En el fondo de un armario, arriba, en el altillo, mi madre guardaba una caja mágica con sus recuerdos. Fotografías, estampas, recortes, muñecos, mechones de pelo, dientes de leche, pulseras de recién nacido, abalorios, todo guardado en una lata cuadrada de aquellas antiguas de Cola-Cao. De cuando en cuando me acercaba y le pedía que me dejara ver la caja de los encantos. Ella nunca decía que no, pero acostumbraba a alargar la espera.

Cuando por fin la tenía  ante mí, me parecía entrar en el túnel del tiempo, imaginando esos objetos en otras manos y otros momentos. Mi madre siempre se quedaba y me contaba una y otra vez la historia de cada tesoro. Ya mayor y fuera de casa, un día volví a pedirla, pero mi madre me dijo que ya no la tenía, que algunas cosas las había tirado y que las demás estaban en otra caja. Aquello había perdido el encanto y yo, hacía tiempo, la inocencia.

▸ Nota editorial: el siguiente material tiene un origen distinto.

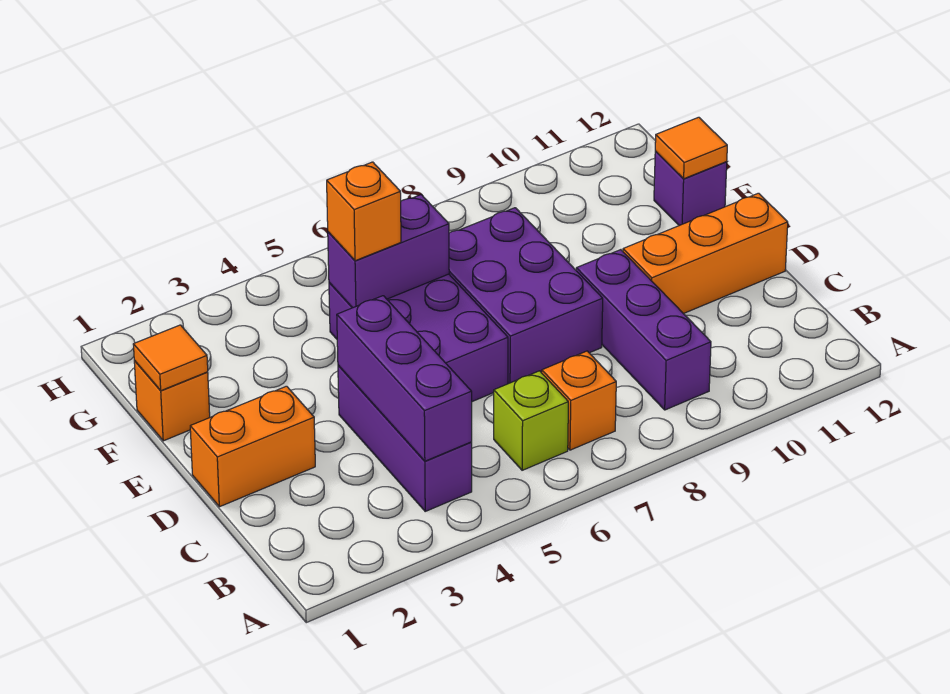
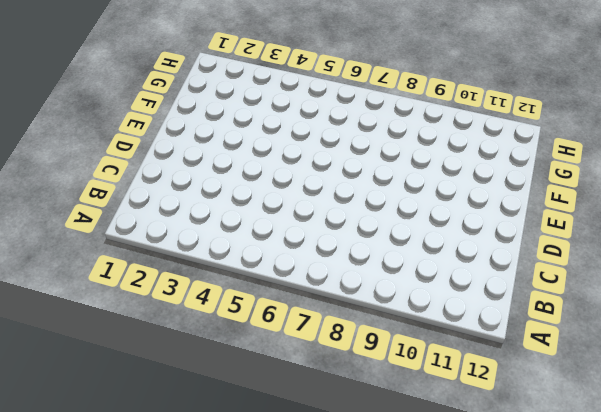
none -> purple 1x3 brick [338,365,472,511]
none -> lime 1x1 brick [494,371,568,470]
none -> orange 1x1 brick [542,351,616,450]

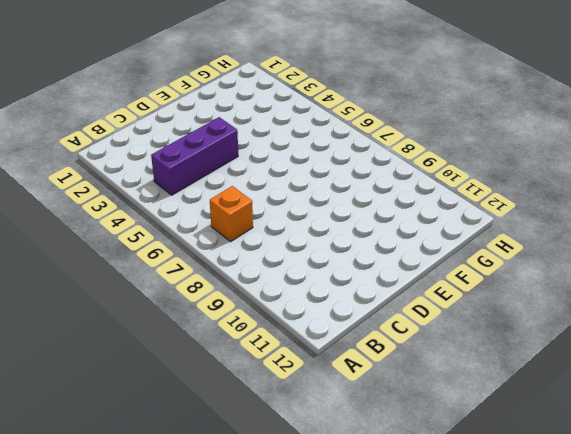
none -> lime 1x1 brick [494,371,568,470]
none -> purple 1x3 brick [576,250,711,410]
none -> orange 1x2 brick [190,386,315,507]

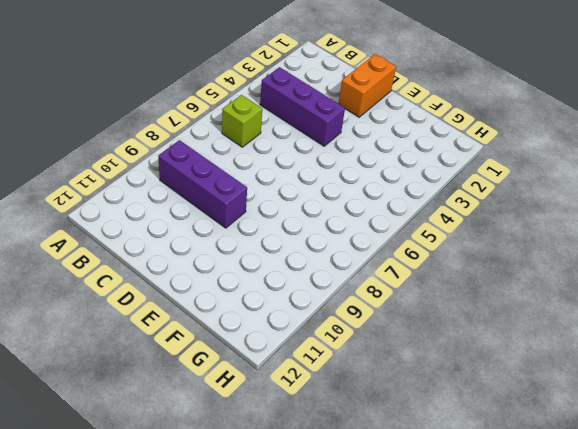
none -> orange 1x1 brick [542,351,616,450]
none -> purple 2x3 brick [329,274,508,402]
none -> purple 2x3 brick [449,208,603,384]

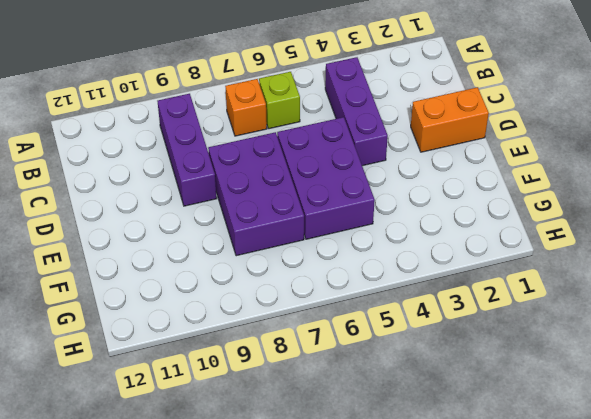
none -> orange 1x3 brick [623,193,788,314]
none -> orange 1x1 brick [134,361,210,441]
none -> purple 1x1 brick [654,151,727,226]

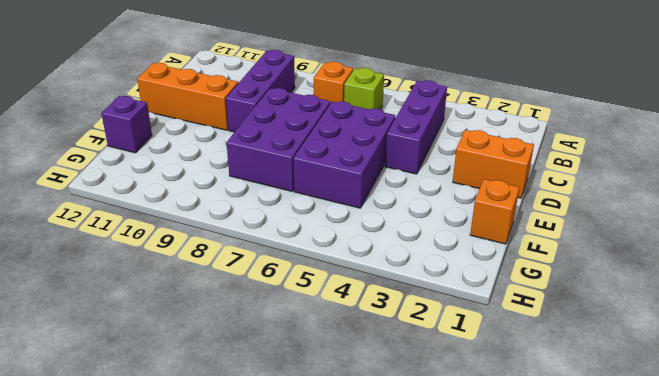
none -> purple 1x3 brick [337,296,472,461]
none -> orange 1x1 tile [133,325,208,391]
none -> purple 1x2 brick [328,195,449,308]

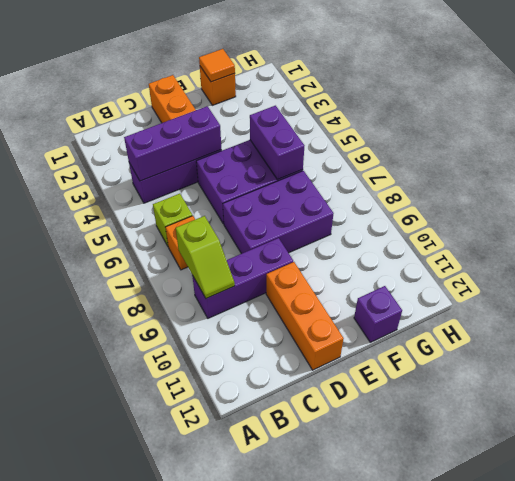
lime 1x2 slope [176,216,235,299] -> none
none -> orange 1x1 tile [655,117,727,179]
none -> orange 1x1 brick [327,162,401,261]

Nunca he vuelto a tener una caja igual, pero conservo muchos recuerdos, recortes, imágenes, objetos, que se desordenan en distintos cajones. Muy de cuando en cuando, rebusco y paseo por otros años, cada vez más lejanos.

Este fin de semana he encontrado un folleto del restaurante en el que trabajé hace un siglo, aquel al que llegué para aprender a pelar cebollas. Una de las fotografías es la que ilustra el post. En ella estamos parte del equipo de cocina y sala. Recuerdo el día que la hicimos, uniformes limpios y el gorro que nunca usábamos, vergüenza, cachondeo y vuelta al trabajo. Entre todos nosotros resplandecía 007, el maître macho alfa. Siempre pensé que en una de las manos escondía un pistolón, y que hubiera deseado que a sus espaldas se dibujara un mar de chicas en bikini, en lugar de una cuadrilla de bandarras que no le tenían el mínimo aprecio.

Fue un tiempo tan duro como divertido. Sigo rebuscando.